Mr Worsley said: "The sad closure of British Sugar's York factory merely emphasises that farmers can no longer rely on traditional markets.

"Change is a necessary fact as in all businesses and agriculture is no different. But the market is there. A bright future is there for those who grasp change and adapt their businesses."

Farmers, rural businessmen and rural entrepreneurs had a vital role to play in the region's economy and they could do it without any form of subsidy.

Mr Worsley who runs a family business involving residential and commercial property, farming and forestry said: "It's what's stopping them that concerns the CLA.

"It's not so much the dreadful fiasco at the Rural Payments Agency, the regional spatial strategy, the arrogance of urban based organisations that thinks business begins and ends in the office blocks of Leeds but something far more and literally down to earth.

"It is the planning policies which are complex and stifle change.
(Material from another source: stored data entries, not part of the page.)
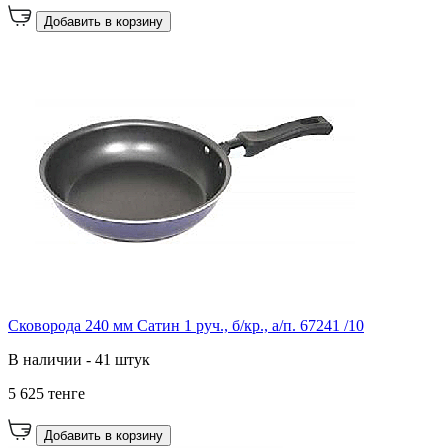
Добавить в корзину
Сковорода 240 мм Сатин 1 руч., б/кр., а/п. 67241 /10
В наличии - 41 штук
5 625 тенге
Добавить в корзину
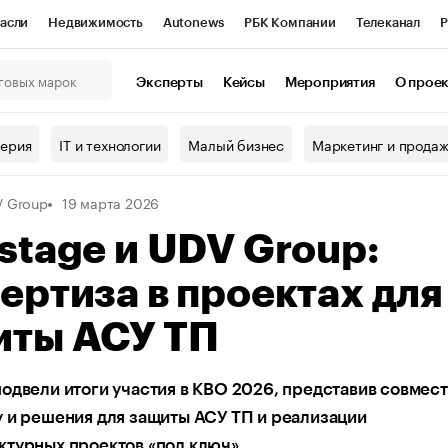
асли
Недвижимость
Autonews
РБК Компании
Телеканал
Р
К Курсы
РБК Life
Тренды
Визионеры
Национальные проекты
Эксперты
Кейсы
Мероприятия
О прое
онный клуб
Исследования
Кредитные рейтинги
Франшизы
Г
терия
IT и технологии
Малый бизнес
Маркетинг и прода
Проверка контрагентов
Политика
Экономика
Бизнес
 Group
19 марта 2026
ы
stage и UDV Group:
ертиза в проектах для
иты АСУ ТП
одвели итоги участия в КВО 2026, представив совмес
 и решения для защиты АСУ ТП и реализации
ктурных проектов «под ключ»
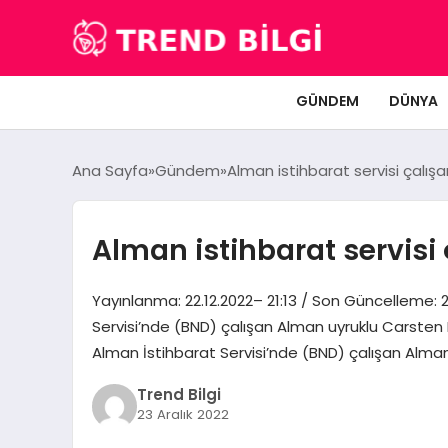
GÜNDEM
DÜNYA
Ana Sayfa
Gündem
Alman istihbarat servisi çalış
Alman istihbarat servisi
Yayınlanma: 22.12.2022– 21:13 / Son Güncelleme: 22
Servisi’nde (BND) çalışan Alman uyruklu Carsten 
Alman İstihbarat Servisi’nde (BND) çalışan Alman
Trend Bilgi
23 Aralık 2022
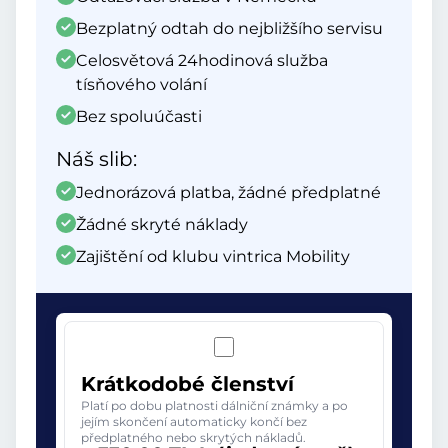
Bezplatný odtah do nejbližšího servisu
Celosvětová 24hodinová služba
tísňového volání
Bez spoluúčasti
Náš slib:
Jednorázová platba, žádné předplatné
Žádné skryté náklady
Zajištění od klubu vintrica Mobility
Krátkodobé členství
Platí po dobu platnosti dálniční známky a po
jejím skončení automaticky končí bez
předplatného nebo skrytých nákladů.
They are sometimes ridiculous. They should enable the rural economy to change so that farmers can diversify.

"No one is planning massive housing estates, industrial parks or other developments that ruin the rural landscape. But if a huge factory on a brownfield site in Leeds can be given every encouragement to be redeveloped why does the same not apply to a redundant piggery?"

Mr Worsley said rural enterprise was being stifled by inflexible planning policy, and a total inability to see that without a profitable and thriving rural economy, who was going to pay in the long term for the landscape which was so much admired?
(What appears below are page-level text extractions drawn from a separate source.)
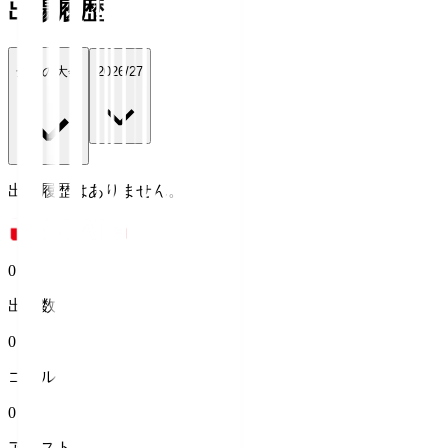
出場履歴
全ての大会
2026/27
出場履歴はありません。
0
出場数
0
ゴール
0
アシスト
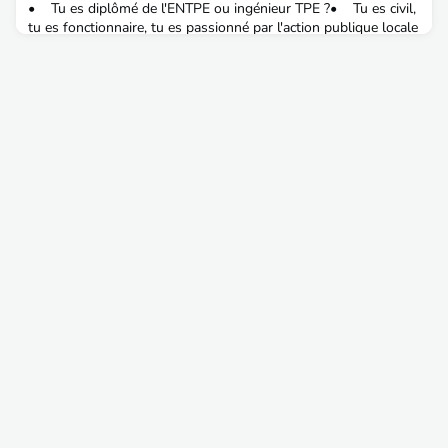
• Tu es diplômé de l'ENTPE ou ingénieur TPE ?• Tu es civil,
tu es fonctionnaire, tu es passionné par l'action publique locale
? • Tu souhaites travailler en tant que cadre supérieur pour
une grande collectivité, une Région, un Département, une
Métropole, ... ? • Tu ambitionnes d'accéder à des fonctions de
pilotage stratégique ou de direction ?Le nouveau concours
d'ingénieur en chef ter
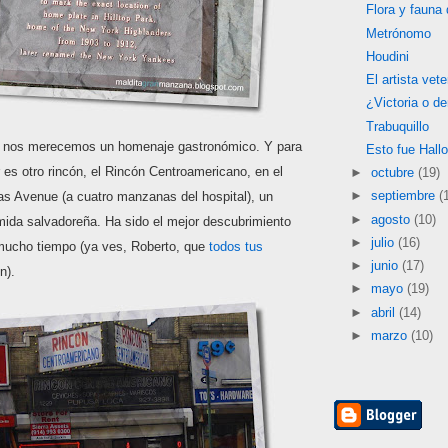
Flora y fauna
Metrónomo
Houdini
El artista vet
¿Victoria o de
Trabuquillo
a, nos merecemos un homenaje gastronómico. Y para
Esto fue Hall
ar es otro rincón, el Rincón Centroamericano, en el
►
octubre
(19)
►
septiembre
(
as Avenue (a cuatro manzanas del hospital), un
►
agosto
(10)
mida salvadoreña. Ha sido el mejor descubrimiento
►
julio
(16)
mucho tiempo (ya ves, Roberto, que
todos tus
►
junio
(17)
n).
►
mayo
(19)
►
abril
(14)
►
marzo
(10)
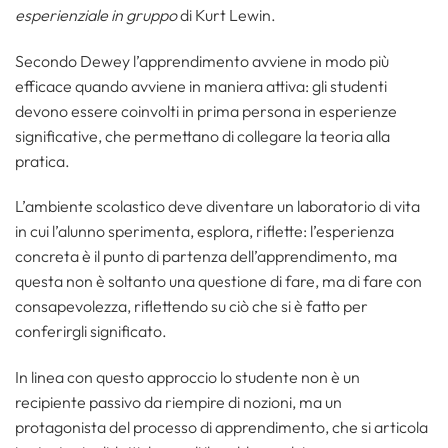
esperienziale in gruppo
di Kurt Lewin.
Secondo Dewey l’apprendimento avviene in modo più
efficace quando avviene in maniera attiva: gli studenti
devono essere coinvolti in prima persona in esperienze
significative, che permettano di collegare la teoria alla
pratica.
L’ambiente scolastico deve diventare un laboratorio di vita
in cui l’alunno sperimenta, esplora, riflette: l’esperienza
concreta è il punto di partenza dell’apprendimento, ma
questa non è soltanto una questione di fare, ma di fare con
consapevolezza, riflettendo su ciò che si è fatto per
conferirgli significato.
In linea con questo approccio lo studente non è un
recipiente passivo da riempire di nozioni, ma un
protagonista del processo di apprendimento, che si articola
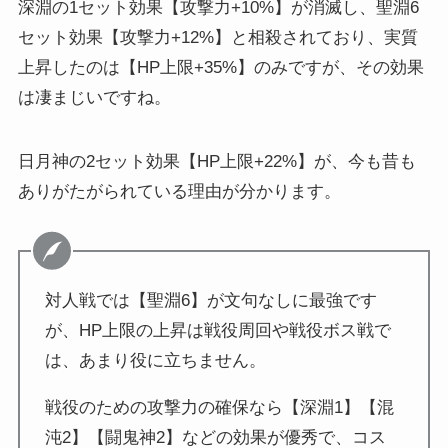
深淵の1セット効果【攻撃力+10%】が消滅し、聖淵6
セット効果【攻撃力+12%】と相殺されており、実質
上昇したのは【HP上限+35%】のみですが、その効果
は凄まじいですね。
日月神の2セット効果【HP上限+22%】が、今も昔も
ありがたがられている理由が分かります。
対人戦では【聖淵6】が文句なしに最強です
が、HP上限の上昇は戦役周回や戦役ボス戦で
は、あまり役に立ちません。
戦役のための攻撃力の確保なら【深淵1】【混
沌2】【闘鬼神2】などの効果が優秀で、コス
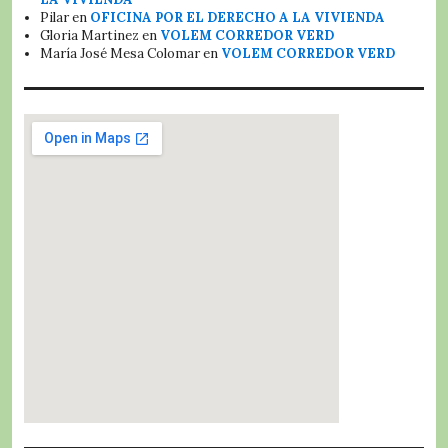
Pilar
en
OFICINA POR EL DERECHO A LA VIVIENDA
Gloria Martinez
en
VOLEM CORREDOR VERD
María José Mesa Colomar
en
VOLEM CORREDOR VERD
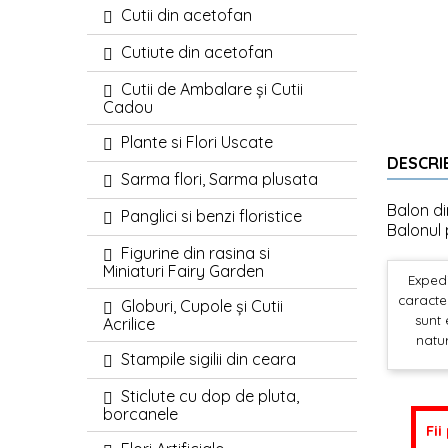
Cutii din acetofan
Cutiute din acetofan
Cutii de Ambalare și Cutii
Cadou
Plante si Flori Uscate
DESCRI
Sarma flori, Sarma plusata
Balon di
Panglici si benzi floristice
Balonul 
Figurine din rasina si
Miniaturi Fairy Garden
Expedi
caracter
Globuri, Cupole și Cutii
sunt 
Acrilice
natur
Stampile sigilii din ceara
Sticlute cu dop de pluta,
borcanele
Fii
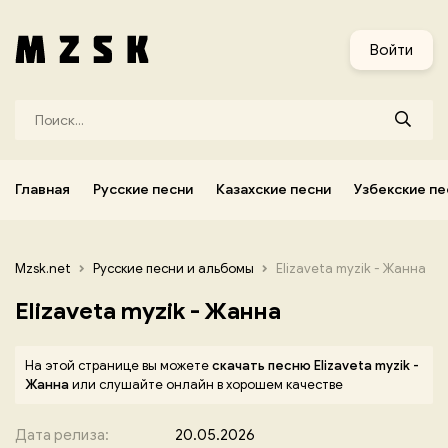
и
Узбекские песни
Украинские песни
Корейские песни
Войти
Главная
Русские песни
Казахские песни
Узбекские пе
Mzsk.net
Русские песни и альбомы
Elizaveta myzik - Жанна
Elizaveta myzik - Жанна
На этой странице вы можете
скачать песню Elizaveta myzik -
Жанна
или слушайте онлайн в хорошем качестве
Дата релиза:
20.05.2026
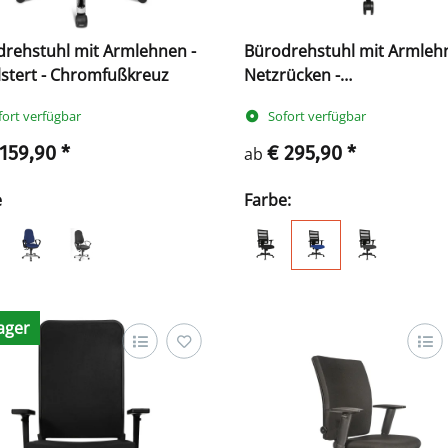
rehstuhl mit Armlehnen -
Bürodrehstuhl mit Armleh
stert - Chromfußkreuz
Netzrücken -
Kunststofffußkreuz - GS
fort verfügbar
Sofort verfügbar
zertifiziert
 159,90
*
€ 295,90
*
ab
e
Farbe:
ager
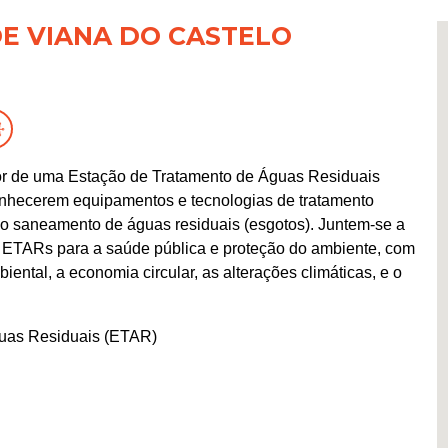
DE VIANA DO CASTELO
rior de uma Estação de Tratamento de Águas Residuais
onhecerem equipamentos e tecnologias de tratamento
do saneamento de águas residuais (esgotos). Juntem-se a
 ETARs para a saúde pública e proteção do ambiente, com
ental, a economia circular, as alterações climáticas, e o
guas Residuais (ETAR)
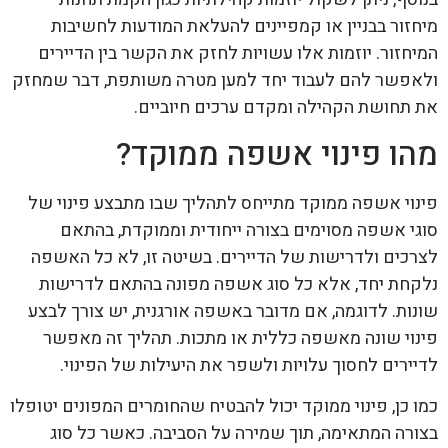
מיחזור בבניין או קמפיינים להעלאת המודעות לחשיבות
המיחזור. יוזמות אלו עשויות לחזק את הקשר בין הדיירים
ולאפשר להם לעבוד יחד למען מטרה משותפת, דבר שמחזק
את תחושת הקהילה ומקדם ערכים חיוביים.
מהו פינוי אשפה ממוקד?
פינוי אשפה ממוקד מתייחס לתהליך שבו מתבצע פינוי של
סוגי אשפה מסוימים בצורה ייחודית וממוקדת, בהתאם
לצרכים ולדרישות של הדיירים. בשיטה זו, לא כל האשפה
נלקחת יחד, אלא כל סוג אשפה מפונה בהתאם לדרישות
שונות. לדוגמה, אם מדובר באשפה אורגנית, יש צורך לבצע
פינוי שונה מאשפה כללית או מתכות. תהליך זה מאפשר
לדיירים לחסוך עלויות ולשפר את היעילות של הפינוי.
כמו כן, פינוי ממוקד יכול להבטיח שהחומרים המפונים יטופלו
בצורה המתאימה, תוך שמירה על הסביבה. כאשר כל סוג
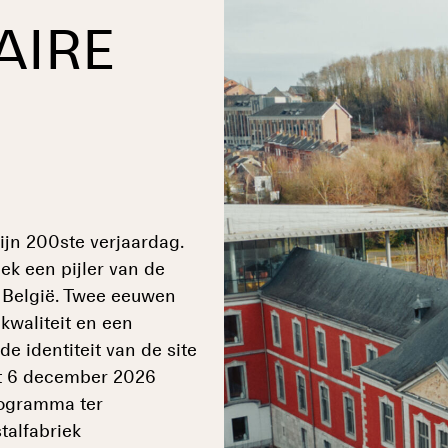
AIRE
zijn 200ste verjaardag.
ek een pijler van de
n België. Twee eeuwen
pkwaliteit en een
e identiteit van de site
tot 6 december 2026
rogramma ter
talfabriek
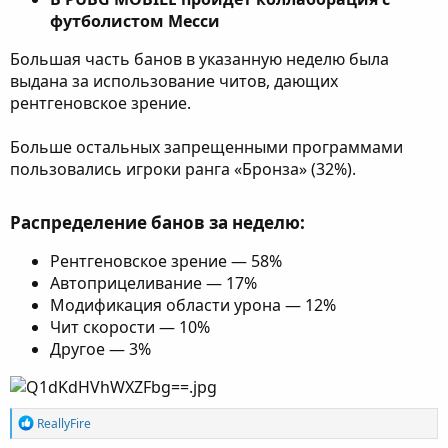
футболистом Месси
Большая часть банов в указанную неделю была
выдана за использование читов, дающих
рентгеновское зрение.
Больше остальных запрещенными программами
пользовались игроки ранга «Бронза» (32%).
Распределение банов за неделю:
Рентгеновское зрение — 58%
Автоприцеливание — 17%
Модификация области урона — 12%
Чит скорости — 10%
Другое — 3%
Р
ReallyFire
е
He said of one of the CLA's Yorkshire members: "The lady wanted to venture into tourism but her holiday cottage eco-friendly building plans, incorporating straw bales were turned down by the planners".

They said they were non traditional materials and also her venture was car dependent even though a railway station was within walking distance.

On affordable housing Mr Worsley said it could happen immediately in villages throughout the UK if planning policies allowed a commercially sensible policy of cross subsidy – some open market housing and some affordable mixed in a joint scheme. Many landowners were willing to do this.

"A vibrant rural economy has a requirement for housing and for new buildings for new enterprises and for new uses for land and places to process what is grown on the land.

"All these issues have one thing in common – the planning process. So we are redoubling our efforts to get things changed to a planning system which does not despoil rural Yorkshire but ensures its protection by enabling land managers to make the best use of their available assets."

He added: "We want the government to take the rural economy more seriously. We don't want a free for all but a sensible approach to planning.

"The rural environment is a living breathing place and development should be able to take place providing it is done to a good standard and buildings fit in the local vernacular. We want help and encouragement rather than every increasing regulation."